In urging the appeals court to find that prison officials violated Cintron’s well-established right to be free from cruel and unusual punishment and they should therefore be held liable for that violation, the ACLU’s brief chronicles the use of solitary confinement in Rhode Island over the past two centuries, pointing out that it was abandoned as early as 1840 in recognition of its deeply deleterious effects on the mental and physical health of inmates. Noting that “[h]istory often provides us with important lessons if we are willing to learn them,” the amicus brief states:
“A cursory review of the history pertaining to the use of solitary confinement in Rhode Island shows that Rhode Island abandoned the use of solitary confinement from 1840 until 1960 because it determined that its use caused inmates to become deranged or insane and could lead to inmate suicide. By 1844, its use for more than a short period was deemed to be cruel and unusual punishment. After restoring solitary for a relatively brief period in the 1960s, the State agreed to limit its use by court order in the late 1960s. Prison officials have repeatedly ignored their obligations to limit its duration, instead permitting inmates like Cintron to be isolated for prolonged periods of years, this despite their participation in a Legislative Commission that heard testimony about solitary confinement’s ills, and despite numerous other decisions allowing inmates to bring these claims based on injury they suffered after being kept in solitary confinement for long periods.

_Instructions for the task_. Please list every specific year, not decade, that the passage on solitary confinement in Rhode Island mentions. The rows that come next have no connection to the passage on solitary confinement in Rhode Island.

_Data for review_.

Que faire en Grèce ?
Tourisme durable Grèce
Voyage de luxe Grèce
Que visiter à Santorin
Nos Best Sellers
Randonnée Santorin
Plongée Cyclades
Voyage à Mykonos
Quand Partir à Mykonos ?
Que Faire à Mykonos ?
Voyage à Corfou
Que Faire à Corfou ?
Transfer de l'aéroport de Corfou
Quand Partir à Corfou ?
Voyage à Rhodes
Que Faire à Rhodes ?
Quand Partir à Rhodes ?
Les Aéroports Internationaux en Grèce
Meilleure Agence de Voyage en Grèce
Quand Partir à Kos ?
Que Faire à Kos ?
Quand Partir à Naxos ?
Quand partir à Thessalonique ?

_Reply_. 1840, 1960, 1844